Given information
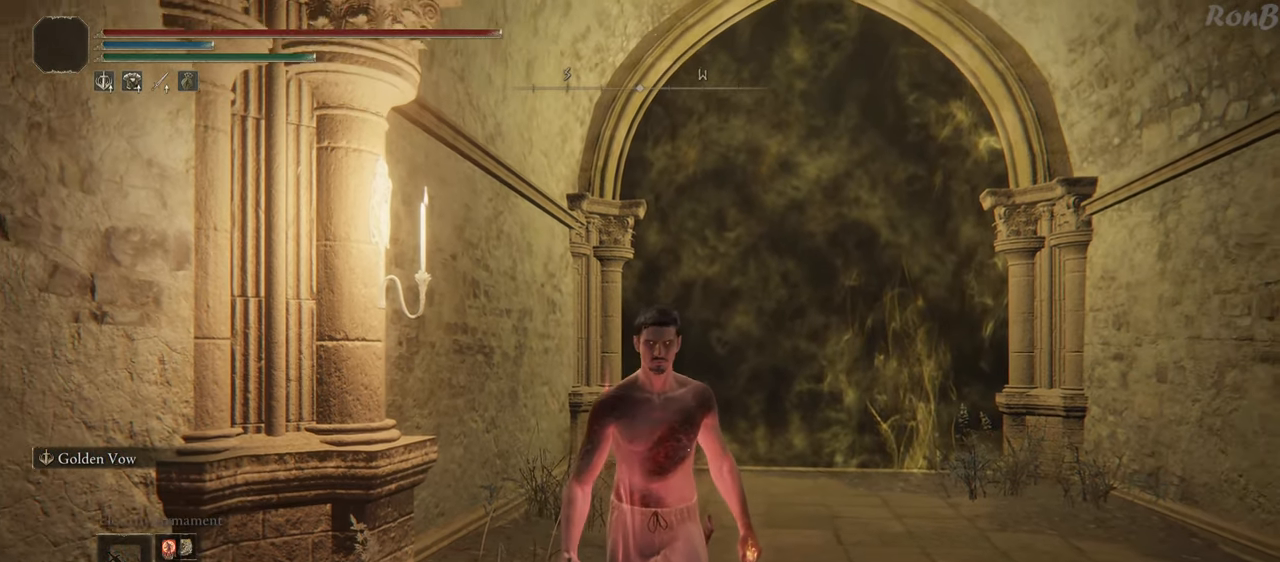
{"buttons": [], "left_stick": "down", "right_stick": "center", "events": []}
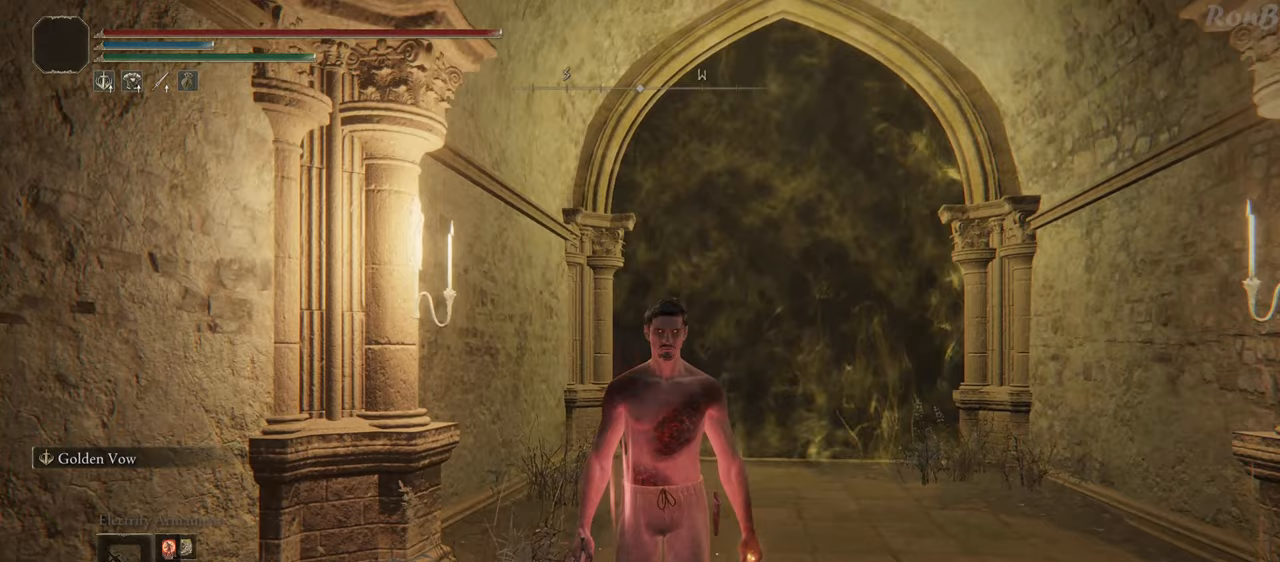
{"buttons": [], "left_stick": "up-right", "right_stick": "center", "events": [[117, "left_stick", "down-right"], [467, "left_stick", "up-right"]]}
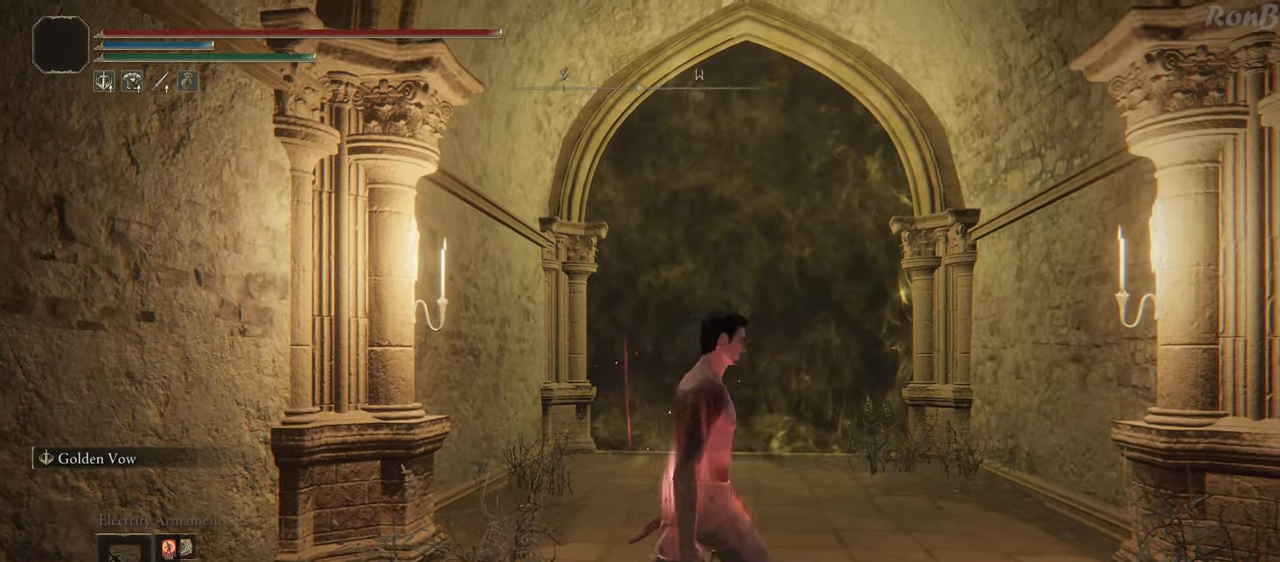
{"buttons": ["START"], "left_stick": "center", "right_stick": "center", "events": [[117, "left_stick", "up"], [300, "left_stick", "center"], [450, "START", "down"]]}
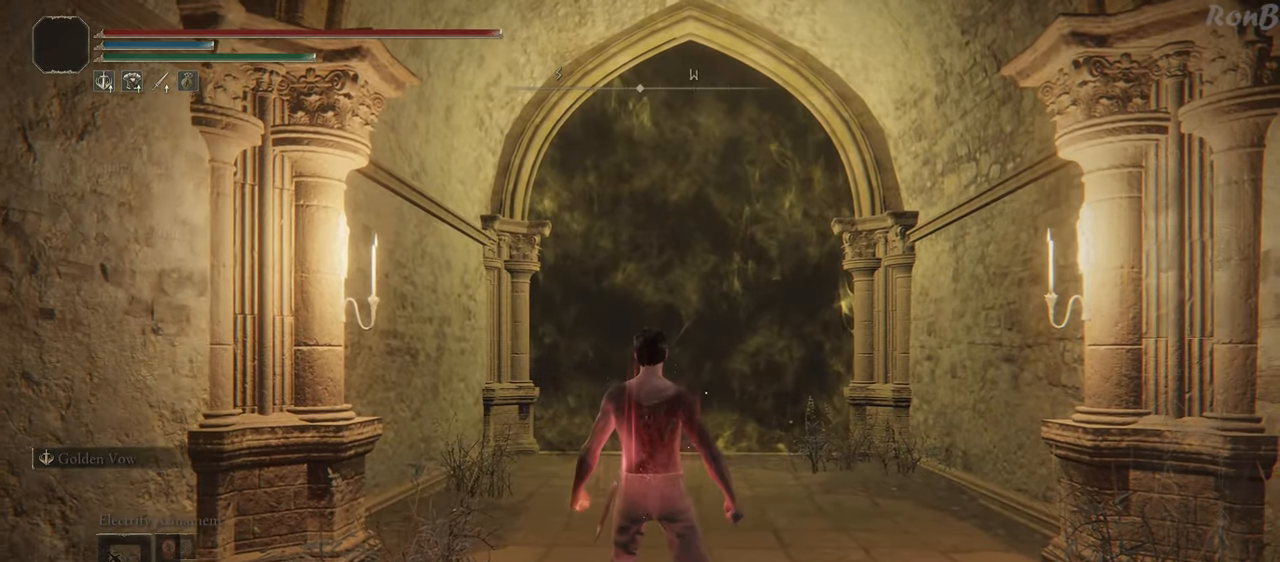
{"buttons": ["DPAD_DOWN"], "left_stick": "center", "right_stick": "center", "events": [[50, "START", "up"], [217, "CROSS", "down"], [317, "CROSS", "up"], [400, "DPAD_DOWN", "down"]]}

Prompt
Each line of the data should be quoted exactly, with pictures left out.

Solution to the problem
{"buttons": [], "left_stick": "down", "right_stick": "center", "events": []}
{"buttons": [], "left_stick": "up-right", "right_stick": "center", "events": [[117, "left_stick", "down-right"], [467, "left_stick", "up-right"]]}
{"buttons": ["START"], "left_stick": "center", "right_stick": "center", "events": [[117, "left_stick", "up"], [300, "left_stick", "center"], [450, "START", "down"]]}
{"buttons": ["DPAD_DOWN"], "left_stick": "center", "right_stick": "center", "events": [[50, "START", "up"], [217, "CROSS", "down"], [317, "CROSS", "up"], [400, "DPAD_DOWN", "down"]]}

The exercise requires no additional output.